Tutti avrebbero voluto essere Gerard Piqué. Giovani difensori, tifosi, ragazzini, il popolo che fatica ad arrivare a fine mese. Anche in un momento sportivamente deludente, c'è chi darebbe un piede per esserlo. Certo, senza un piede non sarebbe più Piqué, ma qui entriamo nella serietà di un eventuale impossibile, a meno che non ci si trovi in un film di scambio di corpi: Freaky, Your Name, Quel pazzo venerdì, Cambio vita. Insomma, quelli. Gerard è senza alcun dubbio in un periodo in cui tutto sembra accumularsi.

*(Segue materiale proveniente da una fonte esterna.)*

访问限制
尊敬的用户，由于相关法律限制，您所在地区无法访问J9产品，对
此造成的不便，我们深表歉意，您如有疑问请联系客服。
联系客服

L'invidia di Piqué - non l'avevamo accennato prima - aveva spesso come punto cardine l'avere una bellezza (soggettiva e/o oggettiva, fate voi) al suo fianco come Shakira. La coppia è però scoppiata, proprio come è scoppiata la carriera di Piqué.

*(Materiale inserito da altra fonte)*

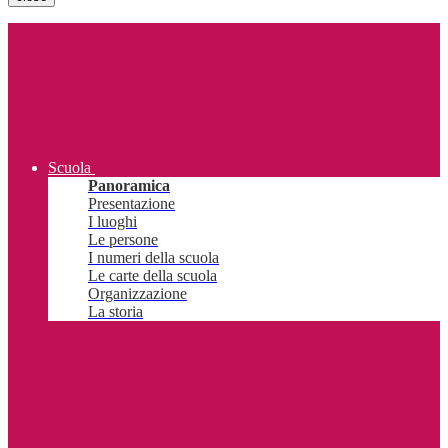
Scuola
Panoramica
Presentazione
I luoghi
Le persone
I numeri della scuola
Le carte della scuola
Organizzazione
La storia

Sembrava poter essere uno di quei baluardi infiniti ed eterni. Quelli che non si muovono neanche con le calamità fracassone come Deep Impact e the Day After Tomorrow. Tutto rimane in piedi ma quel simbolo, a fini di trama, resiste. Etereo. La statua di Gerard si è invece sgretolata con il tempo, erosa da un calcio di cui è stato ambasciatore e bacheca vivente: in una lista dei più vincenti giocatori di tutti i tempi si potrebbe iniziare con il suo nome e nessuno obietterebbe.

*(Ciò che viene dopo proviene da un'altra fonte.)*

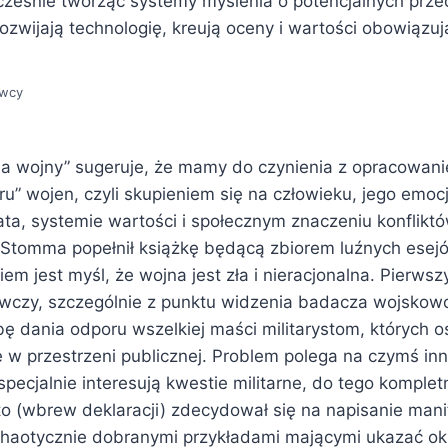
ześnie tworząc systemy myślenia o potencjalnych prze
rozwijają technologię, kreują oceny i wartości obowiązuj
awcy
gia wojny” sugeruje, że mamy do czynienia z opracowan
u” wojen, czyli skupieniem się na człowieku, jego emoc
ta, systemie wartości i społecznym znaczeniu konfliktó
Stomma popełnił książkę będącą zbiorem luźnych esejó
em jest myśl, że wojna jest zła i nieracjonalna. Pierwsz
wczy, szczególnie z punktu widzenia badacza wojskowo
ę dania odporu wszelkiej maści militarystom, których o
ę w przestrzeni publicznej. Problem polega na czymś in
specjalnie interesują kwestie militarne, do tego kompletn
to (wbrew deklaracji) zdecydował się na napisanie man
haotycznie dobranymi przykładami mającymi ukazać ok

La crisi del Barcellona incapace di qualificarsi ai gironi di Champions, costretto a guardare il reale Madrid vincere ancora e ancora fa rima anche con la sua discesa in verticale. Dopo il ritiro del compagno d'armi Puyol, Piqué ha tirato la carretta affiancato da nuovi soldati via via alternatisi senza continuità al suo fianco. Gli anni via via aggiunti nel passaporto hanno però mostrato come senza un campionissimo al suo fianco, tutti i difetti tappati da Puyol e mai esistiti prima, o semplicemente mai venuti fuori, sono venuti a galla. Quelli che in parte, insieme ad un fisico sempre meno inossidabile, hanno portato al ritiro.